- _REQUIREMENT 1_
For the article on benchmarking Mistral and Qwen3.6 on DGX Spark, decide whether each statement agrees with it: (a) the Aider Polyglot run against Mistral Small 4 scored 0 out of 30; (b) the public Aider leaderboard places Mistral-Small variants in the 30 to 50 percent range; (c) the mistaken finding about Mistral was published as an article. Give yes or no for each, with the deciding words quoted from the article.
- _REQUIREMENT 2_
Write the next part of the article on benchmarking Mistral and Qwen3.6 on DGX Spark, picking up after its final sentence.

- _PAGE EXTRACT_
────────────────────

Mistral vs Qwen3.6 on DGX Spark: the 0/30 That Was a Broken Ruler

May 18, 2026 12 min read

Update (2026-06-19). The “Qwen 3.6 PrismaQuant” references here predate the 2026-06-11 production switch to AutoRound int4-mixed (69.2 tok/s, 12.7 percent better on the coding gate, vision retained, PrismaQuant retired). The figures are kept as the engineering-log record; the live stack is on /stack/ and the switch is measured in AutoRound int4 vs PrismaQuant.

New to self-hosting AI? The Self-Hosted AI: Start Here hub covers the hardware tree, the model choice, and the gotchas. This article is the model-choice one, told through the measurement that almost lied.

New here? Jump to “Plain-language version”. Short story: a coding test said the AI scored zero. The AI was fine. The test was broken and I almost believed it.

I ran the Aider Polyglot coding benchmark against Mistral Small 4 and got 0 out of 30. Zero. I wrote it down: “Mistral NVFP4 produces well-formed code that fails every single test, the quantization kills coding quality.” It went into the internal findings doc. It came close to a published article.

It was wrong. Not slightly wrong. The number measured nothing about Mistral.

The red flag I walked past

Mistral Small 4 is a competent model. The public Aider leaderboard puts Mistral-Small variants in the 50 to 70 percent range. A competent model scoring exactly zero on thirty tasks is not a bad score. It is an impossible score. Real weak models still pass a few. Getting clean zero from a known-good model is the signature of a broken instrument, not a bad subject.

────────────────────

- _AVAILABLE DATA_
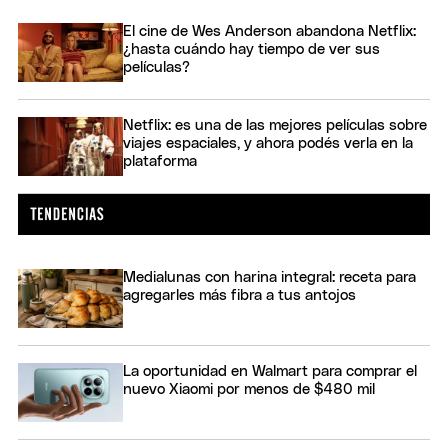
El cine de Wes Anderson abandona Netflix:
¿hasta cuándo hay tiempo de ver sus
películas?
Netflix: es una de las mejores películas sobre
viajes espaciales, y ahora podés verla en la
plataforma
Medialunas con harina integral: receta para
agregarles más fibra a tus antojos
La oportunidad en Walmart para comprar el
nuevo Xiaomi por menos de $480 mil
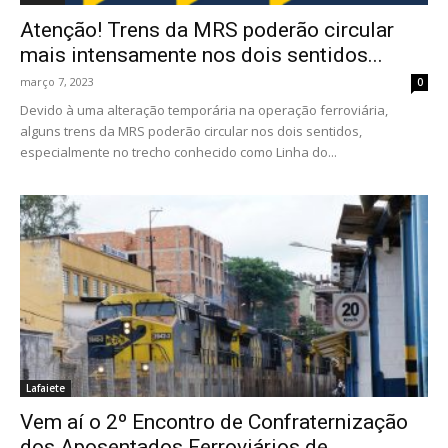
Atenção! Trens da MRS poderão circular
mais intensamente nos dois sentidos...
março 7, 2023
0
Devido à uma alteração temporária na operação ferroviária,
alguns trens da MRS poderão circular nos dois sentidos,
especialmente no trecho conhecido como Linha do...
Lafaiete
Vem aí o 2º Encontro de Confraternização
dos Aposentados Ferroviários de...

────────────────────

- _ANSWER 1_
(a) Yes: "I ran the Aider Polyglot coding benchmark against Mistral Small 4 and got 0 out of 30."
(b) No: "The public Aider leaderboard puts Mistral-Small variants in the 50 to 70 percent range."
(c) No: "It came close to a published article."

- _ANSWER 2_
Then Qwen3.6 also scored 0/30 on the same harness. Two different, capable models, both exactly zero. At that point the probability that both models are genuinely that bad is roughly nil. The probability that the ruler is broken is roughly one. The user I work with said it plainly: “it can’t be that neither Mistral nor Qwen solves a single one of 30 tasks.” That was the whole diagnosis in one sentence. I had taken the first 0/30 at face value for days before that landed.

What was actually broken

The Aider Polyglot harness runs Aider, which talks to the model through a library called litellm, inside a docker container. This stack hardens all docker traffic through a Tor proxy on purpose (the sovereign-by-default line). litellm has network dependencies beyond the model call itself: it fetches a model-pricing and context-window file from a GitHub raw URL, and does other client-side network work. Those calls hang behind the Tor docker proxy.

The proof was unambiguous. During a task that “hung” for 30 minutes, the vLLM server logs were completely empty. Not a slow request. No request at all. litellm never sent anything to the model. It was stuck client-side, retrying network operations that could not resolve. Meanwhile a direct API call to the exact same model on the exact same container returned in 0.3 to 8 seconds with correct code.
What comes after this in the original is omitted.